Once upon a time, even I was a wee young lass. It was the summer of 1975, and Burke family – Dad, Mom, Son of 12 and Daughter of 10 – went to the late show at the local movie theater. The line on this late June evening already stretched down the city block, so by the time they made it to the ticket window they were informed that the theater, though large, was nearly entirely full so the family would not be able to sit together.

My parents, fully aware of their duty as the designated service animals for their children, said, “No, I’m sorry, we couldn’t possibly subject our children to this frightening movie without the security and comfort of their parents.”

And we all went home to watch reruns of the “Andy Giffith” show and play Go Fish.

Hah-haw, hardy-har-har. No.

What did you expect of parents who took their very pre-teen children to the late showing of a thriller-slash-horror movie to do?

They said, “Meh, that’ll be fine. We don’t want to have to wait in line again tomorrow night.” They were standing right there in front of a movie poster depicting a larger-than-life and toothsome shark swimming up from the dark depths of the ocean, mouth looming open, toward an unaware, vulnerably naked, buxom young female.

This is the stuff that keeps the mental health professionals employed. people.

I was given a tube full of Flicks chocolate candy and sent on my merry way with some unknown movie theater popcorn peddler who finally found a seat for me between two strangers — some old bachelor dude in his 20s and teenage boy who didn’t want my cooties, in the right side seating area five rows back from the big screen.

I clearly remember looking back over the packed audience, aglow with the flickering light from the previews of coming attractions, and wondering where my parents were.

I also clearly remember almost dying in the company of strangers, yeah, only that time for real.

I put one of those chocolates, shaped like a giant chocolate chip, in my mouth as Richard Dreyfuss’ character Hooper dove into the ocean to investigate an abandoned boat to the tune of an eerily subdued version of the theme song. And I nervously sucked on that candy until — screee! — a water-logged head fell through a hole in the bottom of the boat.

I gasped then, too, but I also sucked that candy pretty far into my throat and sat there paralyzed with adrenalin and lack of oxygen until Hooper broke the surface of the ocean and coughed. Then I coughed, and luckily I had enough oxygen in my lungs to dislodge that candy, so I saved my own life that night.
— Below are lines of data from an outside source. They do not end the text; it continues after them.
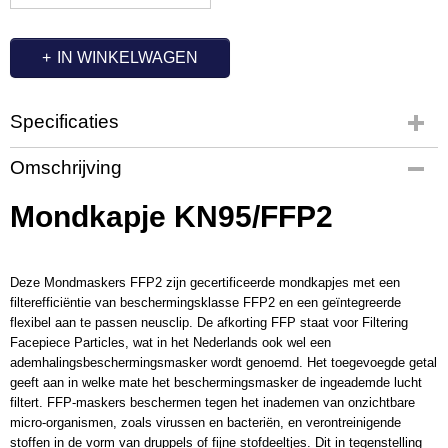
IN WINKELWAGEN
Specificaties
Productcode
Omschrijving
OC7209
Mondkapje KN95/FFP2
Deze Mondmaskers FFP2 zijn gecertificeerde mondkapjes met een
filterefficiëntie van beschermingsklasse FFP2 en een geïntegreerde
flexibel aan te passen neusclip. De afkorting FFP staat voor Filtering
Facepiece Particles, wat in het Nederlands ook wel een
ademhalingsbeschermingsmasker wordt genoemd. Het toegevoegde getal
geeft aan in welke mate het beschermingsmasker de ingeademde lucht
filtert. FFP-maskers beschermen tegen het inademen van onzichtbare
micro-organismen, zoals virussen en bacteriën, en verontreinigende
stoffen in de vorm van druppels of fijne stofdeeltjes. Dit in tegenstelling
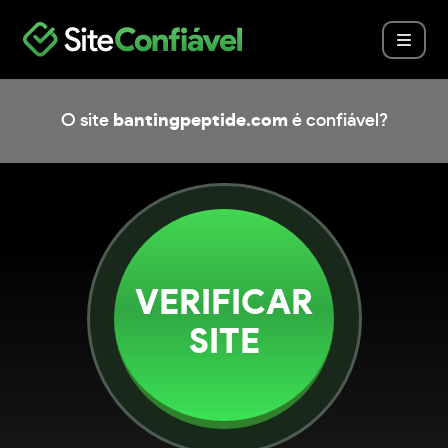
O site
bantingpeptide.com
é confiável?
VERIFICAR
SITE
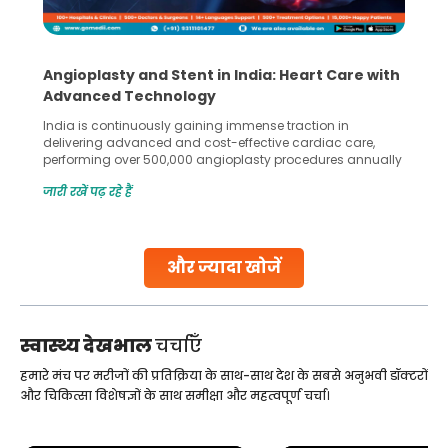
Angioplasty and Stent in India: Heart Care with
Advanced Technology
India is continuously gaining immense traction in
delivering advanced and cost-effective cardiac care,
performing over 500,000 angioplasty procedures annually
with a success rate exceeding 90%. Patients across the
जारी रखें पढ़ रहे हैं
globe are searching for treatments like angioplasty and
stent placement in Indian hospitals, owing to the
combination of high-quality care and affordability.
Studies, such as one published
और ज्यादा खोजें
Continue Reading
स्वास्थ्य देखभाल
चर्चाएँ
हमारे मंच पर मरीजों की प्रतिक्रिया के साथ-साथ देश के सबसे अनुभवी डॉक्टरों
और चिकित्सा विशेषज्ञों के साथ समीक्षा और महत्वपूर्ण चर्चा।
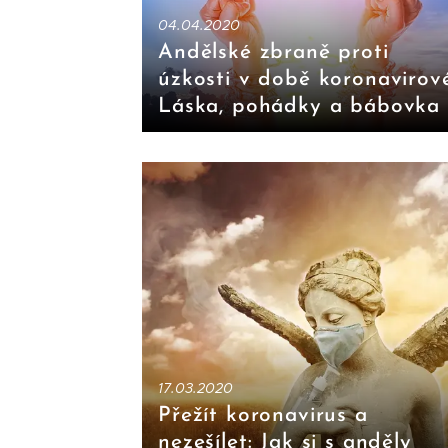
04.04.2020
Andělské zbraně proti
úzkosti v době koronavirové
Láska, pohádky a bábovka
17.03.2020
Přežít koronavirus a
nezešílet: Jak si s anděly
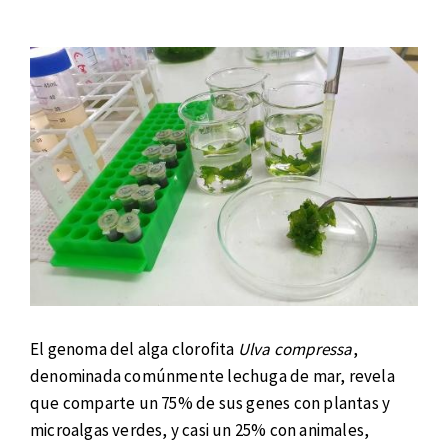
El genoma del alga clorofita
Ulva compressa
,
denominada comúnmente lechuga de mar, revela
que comparte un 75% de sus genes con plantas y
microalgas verdes, y casi un 25% con animales,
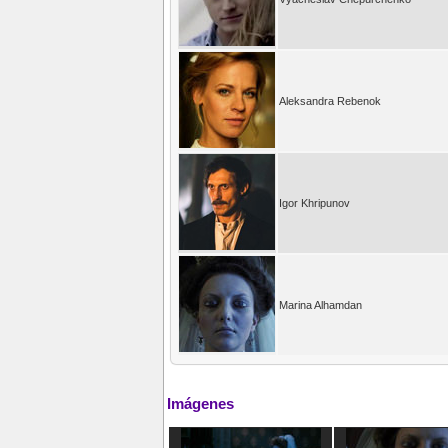
Aleksandra Rebenok
Igor Khripunov
Marina Alhamdan
Imágenes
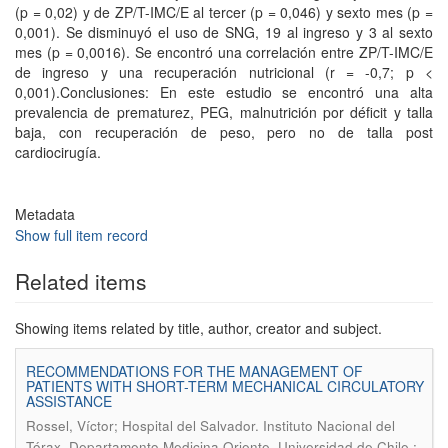
(p = 0,02) y de ZP/T-IMC/E al tercer (p = 0,046) y sexto mes (p =
0,001). Se disminuyó el uso de SNG, 19 al ingreso y 3 al sexto
mes (p = 0,0016). Se encontró una correlación entre ZP/T-IMC/E
de ingreso y una recuperación nutricional (r = -0,7; p <
0,001).Conclusiones: En este estudio se encontró una alta
prevalencia de prematurez, PEG, malnutrición por déficit y talla
baja, con recuperación de peso, pero no de talla post
cardiocirugía.
Metadata
Show full item record
Related items
Showing items related by title, author, creator and subject.
RECOMMENDATIONS FOR THE MANAGEMENT OF
PATIENTS WITH SHORT-TERM MECHANICAL CIRCULATORY
ASSISTANCE
Rossel, Víctor; Hospital del Salvador. Instituto Nacional del
Tórax. Departamento Medicina Oriente, Universidad de Chile.;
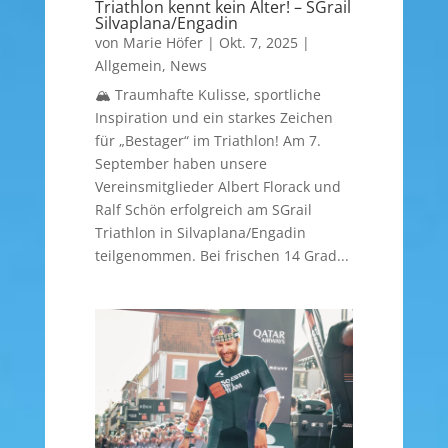
Triathlon kennt kein Alter! – SGrail
Silvaplana/Engadin
von
Marie Höfer
|
Okt. 7, 2025
|
Allgemein
,
News
🏔️ Traumhafte Kulisse, sportliche
Inspiration und ein starkes Zeichen
für „Bestager“ im Triathlon! Am 7.
September haben unsere
Vereinsmitglieder Albert Florack und
Ralf Schön erfolgreich am SGrail
Triathlon in Silvaplana/Engadin
teilgenommen. Bei frischen 14 Grad...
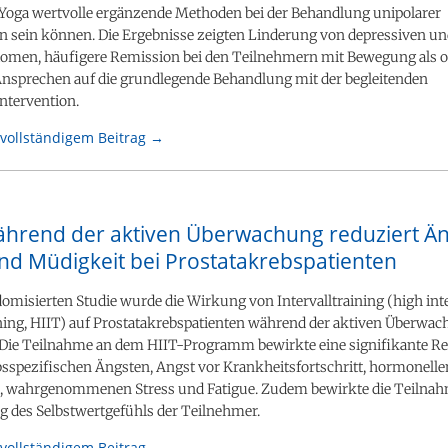
Yoga wertvolle ergänzende Methoden bei der Behandlung unipolarer
n sein können. Die Ergebnisse zeigten Linderung von depressiven u
men, häufigere Remission bei den Teilnehmern mit Bewegung als 
Ansprechen auf die grundlegende Behandlung mit der begleitenden
tervention.
vollständigem Beitrag →
ährend der aktiven Überwachung reduziert Än
und Müdigkeit bei Prostatakrebspatienten
domisierten Studie wurde die Wirkung von Intervalltraining (high int
ining, HIIT) auf Prostatakrebspatienten während der aktiven Überwa
 Die Teilnahme an dem HIIT-Programm bewirkte eine signifikante R
bsspezifischen Ängsten, Angst vor Krankheitsfortschritt, hormonelle
wahrgenommenen Stress und Fatigue. Zudem bewirkte die Teilnah
g des Selbstwertgefühls der Teilnehmer.
vollständigem Beitrag →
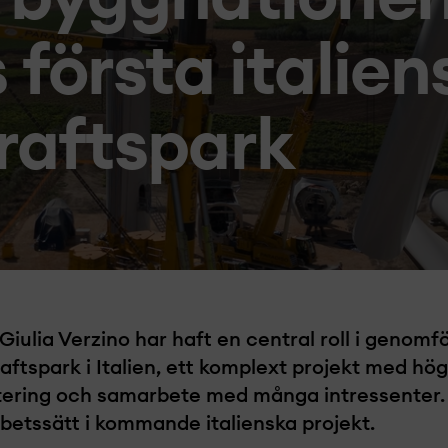
 första italien
raftspark
Giulia Verzino har haft en central roll i genom
aftspark i Italien, ett komplext projekt­ med hög
ntering och samarbete med många intressenter.
betssätt i kommande italienska projekt­.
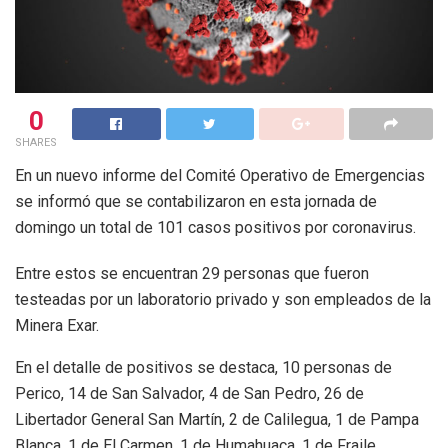
0
SHARES
En un nuevo informe del Comité Operativo de Emergencias
se informó que se contabilizaron en esta jornada de
domingo un total de 101 casos positivos por coronavirus.
Entre estos se encuentran 29 personas que fueron
testeadas por un laboratorio privado y son empleados de la
Minera Exar.
En el detalle de positivos se destaca, 10 personas de
Perico, 14 de San Salvador, 4 de San Pedro, 26 de
Libertador General San Martín, 2 de Calilegua, 1 de Pampa
Blanca, 1 de El Carmen, 1 de Humahuaca, 1 de Fraile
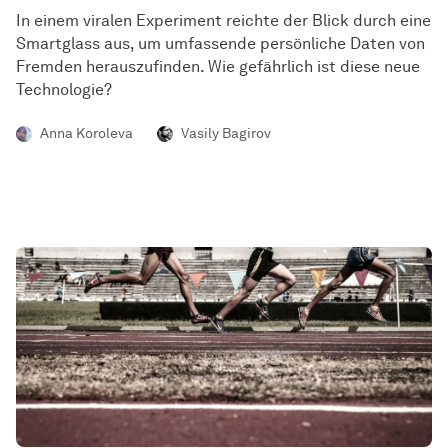
In einem viralen Experiment reichte der Blick durch eine
Smartglass aus, um umfassende persönliche Daten von
Fremden herauszufinden. Wie gefährlich ist diese neue
Technologie?
Anna Koroleva
Vasily Bagirov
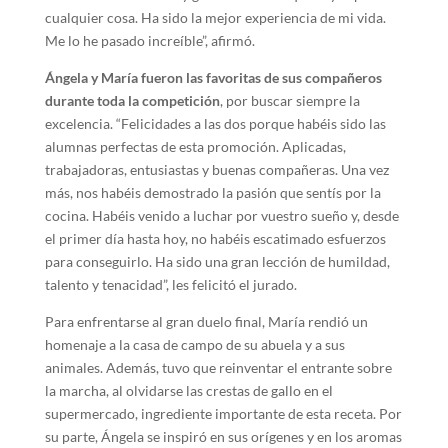
cualquier cosa. Ha sido la mejor experiencia de mi vida.
Me lo he pasado increíble”, afirmó.
Ángela y María fueron las favoritas de sus compañeros
durante toda la competición
, por buscar siempre la
excelencia. “Felicidades a las dos porque habéis sido las
alumnas perfectas de esta promoción. Aplicadas,
trabajadoras, entusiastas y buenas compañeras. Una vez
más, nos habéis demostrado la pasión que sentís por la
cocina. Habéis venido a luchar por vuestro sueño y, desde
el primer día hasta hoy, no habéis escatimado esfuerzos
para conseguirlo. Ha sido una gran lección de humildad,
talento y tenacidad”, les felicitó el jurado.
Para enfrentarse al gran duelo final, María rendió un
homenaje a la casa de campo de su abuela y a sus
animales. Además, tuvo que reinventar el entrante sobre
la marcha, al olvidarse las crestas de gallo en el
supermercado, ingrediente importante de esta receta. Por
su parte, Ángela se inspiró en sus orígenes y en los aromas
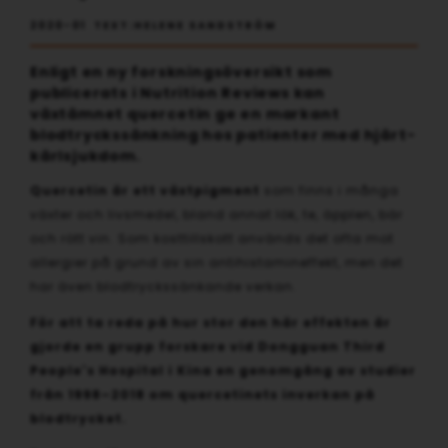
2020-01 TEXT:HELENE SANDSTRÖM
Enligt en ny forskningsöversikt som
publicerats i Nutrition Reviews kan
växtämnet quercetin ge en markant
blodtryckssänkning hos patienter med hjärt-
kärlsjukdom.
Quercetin är ett växtpigment
som finns i många
växter och livsmedel, bland annat lök, te, äpplen, bär
och rött vin. Som kosttillskott används det ofta mot
allergier på grund av sin antihistamineffekt, men det
har även blodtryckssänkande verkan.
För att ta reda på hur stor den här effekten är
gjorde en grupp forskare vid Dongguan Third
People's Hospital i Kina en genomgång av studier
från 1998–2018 om quercetinets inverkan på
blodtrycket.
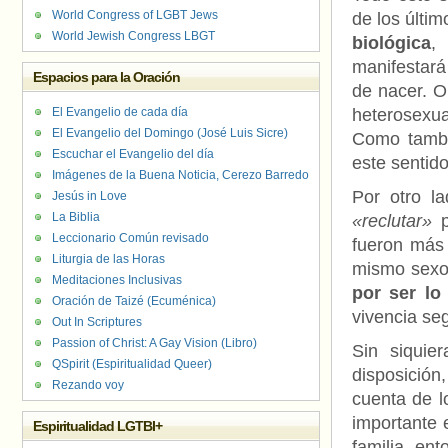
World Congress of LGBT Jews
de los últi
World Jewish Congress LBGT
biológica
,
manifestará
Espacios para la Oración
de nacer. O
El Evangelio de cada día
heterosexua
El Evangelio del Domingo (José Luis Sicre)
Como tamb
Escuchar el Evangelio del día
este sentido
Imágenes de la Buena Noticia, Cerezo Barredo
Por otro l
Jesús in Love
La Biblia
«reclutar»
p
Leccionario Común revisado
fueron más
Liturgia de las Horas
mismo sexo,
Meditaciones Inclusivas
por ser l
Oración de Taizé (Ecuménica)
vivencia se
Out In Scriptures
Passion of Christ: A Gay Vision (Libro)
Sin siquie
QSpirit (Espiritualidad Queer)
disposició
Rezando voy
cuenta de l
importante 
Espiritualidad LGTBI+
familia, en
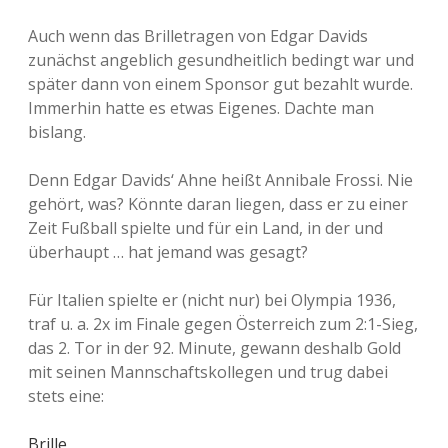
Auch wenn das Brilletragen von Edgar Davids
zunächst angeblich gesundheitlich bedingt war und
später dann von einem Sponsor gut bezahlt wurde.
Immerhin hatte es etwas Eigenes. Dachte man
bislang.
Denn Edgar Davids‘ Ahne heißt Annibale Frossi. Nie
gehört, was? Könnte daran liegen, dass er zu einer
Zeit Fußball spielte und für ein Land, in der und
überhaupt … hat jemand was gesagt?
Für Italien spielte er (nicht nur) bei Olympia 1936,
traf u. a. 2x im Finale gegen Österreich zum 2:1-Sieg,
das 2. Tor in der 92. Minute, gewann deshalb Gold
mit seinen Mannschaftskollegen und trug dabei
stets eine:
Brille
.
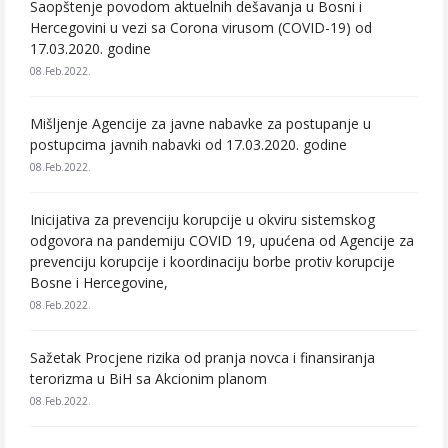
Saopštenje povodom aktuelnih dešavanja u Bosni i
Hercegovini u vezi sa Corona virusom (COVID-19) od
17.03.2020. godine
08.Feb.2022.
Mišljenje Agencije za javne nabavke za postupanje u
postupcima javnih nabavki od 17.03.2020. godine
08.Feb.2022.
Inicijativa za prevenciju korupcije u okviru sistemskog
odgovora na pandemiju COVID 19, upućena od Agencije za
prevenciju korupcije i koordinaciju borbe protiv korupcije
Bosne i Hercegovine,
08.Feb.2022.
Sažetak Procjene rizika od pranja novca i finansiranja
terorizma u BiH sa Akcionim planom
08.Feb.2022.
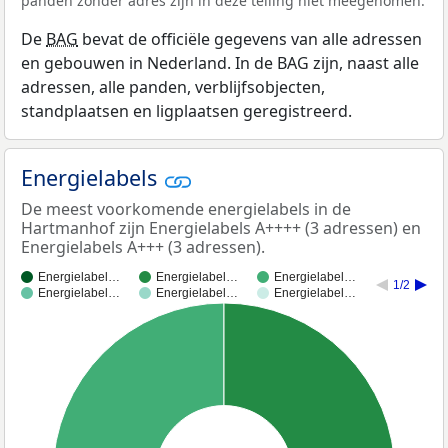
panden zonder adres zijn in deze telling niet meegenomen.
De
BAG
bevat de officiële gegevens van alle adressen
en gebouwen in Nederland. In de BAG zijn, naast alle
adressen, alle panden, verblijfsobjecten,
standplaatsen en ligplaatsen geregistreerd.
Energielabels
De meest voorkomende energielabels in de
Hartmanhof zijn Energielabels A++++ (3 adressen) en
Energielabels A+++ (3 adressen).
Energielabel…
Energielabel…
Energielabel…
1/2
Energielabel…
Energielabel…
Energielabel…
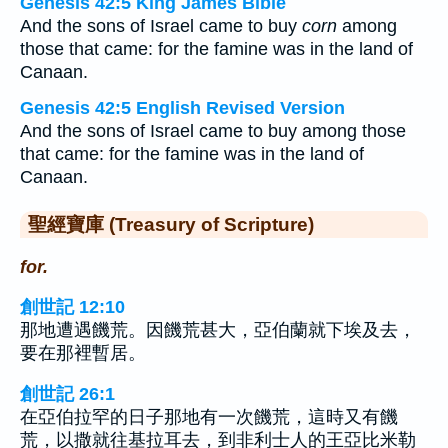
Genesis 42:5 King James Bible
And the sons of Israel came to buy
corn
among
those that came: for the famine was in the land of
Canaan.
Genesis 42:5 English Revised Version
And the sons of Israel came to buy among those
that came: for the famine was in the land of
Canaan.
聖經寶庫 (Treasury of Scripture)
for.
創世記 12:10
那地遭遇饑荒。因饑荒甚大，亞伯蘭就下埃及去，
要在那裡暫居。
創世記 26:1
在亞伯拉罕的日子那地有一次饑荒，這時又有饑
荒，以撒就往基拉耳去，到非利士人的王亞比米勒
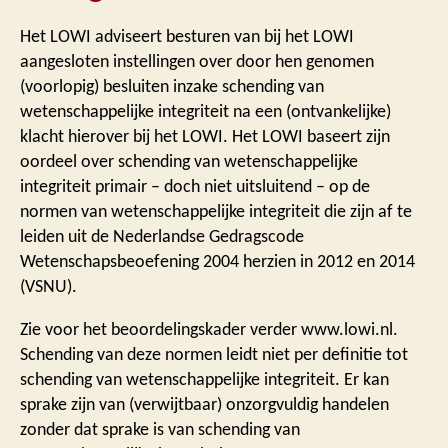
Het LOWI adviseert besturen van bij het LOWI
aangesloten instellingen over door hen genomen
(voorlopig) besluiten inzake schending van
wetenschappelijke integriteit na een (ontvankelijke)
klacht hierover bij het LOWI. Het LOWI baseert zijn
oordeel over schending van wetenschappelijke
integriteit primair – doch niet uitsluitend – op de
normen van wetenschappelijke integriteit die zijn af te
leiden uit de Nederlandse Gedragscode
Wetenschapsbeoefening 2004 herzien in 2012 en 2014
(VSNU).
Zie voor het beoordelingskader verder www.lowi.nl.
Schending van deze normen leidt niet per definitie tot
schending van wetenschappelijke integriteit. Er kan
sprake zijn van (verwijtbaar) onzorgvuldig handelen
zonder dat sprake is van schending van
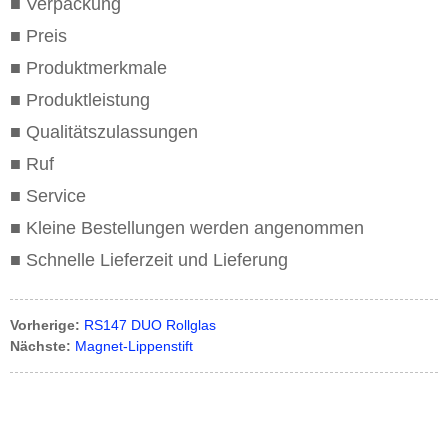
■ Verpackung
■ Preis
■ Produktmerkmale
■ Produktleistung
■ Qualitätszulassungen
■ Ruf
■ Service
■ Kleine Bestellungen werden angenommen
■ Schnelle Lieferzeit und Lieferung
Vorherige:
RS147 DUO Rollglas
Nächste:
Magnet-Lippenstift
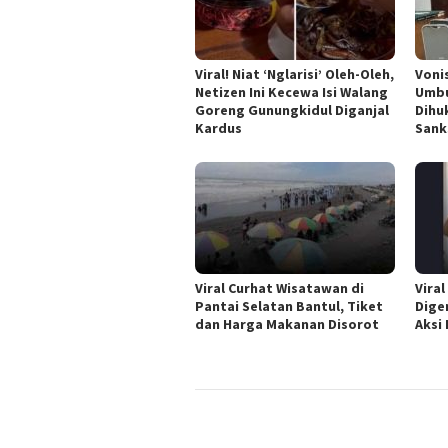
Viral! Niat ‘Nglarisi’ Oleh-Oleh,
Voni
Netizen Ini Kecewa Isi Walang
Umbu
Goreng Gunungkidul Diganjal
Dihu
Kardus
Sanks
Viral Curhat Wisatawan di
Vira
Pantai Selatan Bantul, Tiket
Dige
dan Harga Makanan Disorot
Aksi 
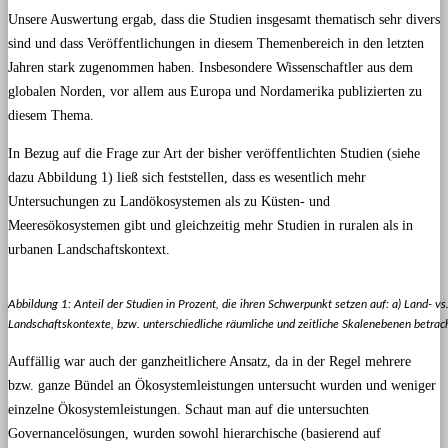
Unsere Auswertung ergab, dass die Studien insgesamt thematisch sehr divers
sind und dass Veröffentlichungen in diesem Themenbereich in den letzten
Jahren stark zugenommen haben. Insbesondere Wissenschaftler aus dem
globalen Norden, vor allem aus Europa und Nordamerika publizierten zu
diesem Thema.
In Bezug auf die Frage zur Art der bisher veröffentlichten Studien (siehe
dazu Abbildung 1) ließ sich feststellen, dass es wesentlich mehr
Untersuchungen zu Landökosystemen als zu Küsten- und
Meeresökosystemen gibt und gleichzeitig mehr Studien in ruralen als in
urbanen Landschaftskontext.
Abbildung 1: Anteil der Studien in Prozent, die ihren Schwerpunkt setzen auf: a) Land- 
Landschaftskontexte, bzw. unterschiedliche räumliche und zeitliche Skalenebenen betrach
Auffällig war auch der ganzheitlichere Ansatz, da in der Regel mehrere
bzw. ganze Bündel an Ökosystemleistungen untersucht wurden und weniger
einzelne Ökosystemleistungen. Schaut man auf die untersuchten
Governancelösungen, wurden sowohl hierarchische (basierend auf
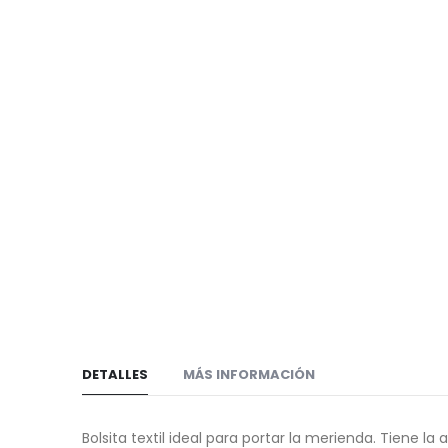
de
galería
imágenes
de
imágenes
DETALLES
MÁS INFORMACIÓN
Bolsita textil ideal para portar la merienda. Tiene la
So I’m here to tell you today that I can name any “Jaws” tune in one note anytime it plays because, even if my conscious brain doesn’t know, my subconscious brain will do an automatic dump of fight-or-flight adrenalin into my heart.

Sure, yes, I am of the age that I shouldn’t be having this visceral reaction because of a movie I saw 45 years ago, but I’m telling you, one of these days, I might have to do CPR on myself to save me from that (expletiving expletived swearing cuss word) theme song from “Jaws.”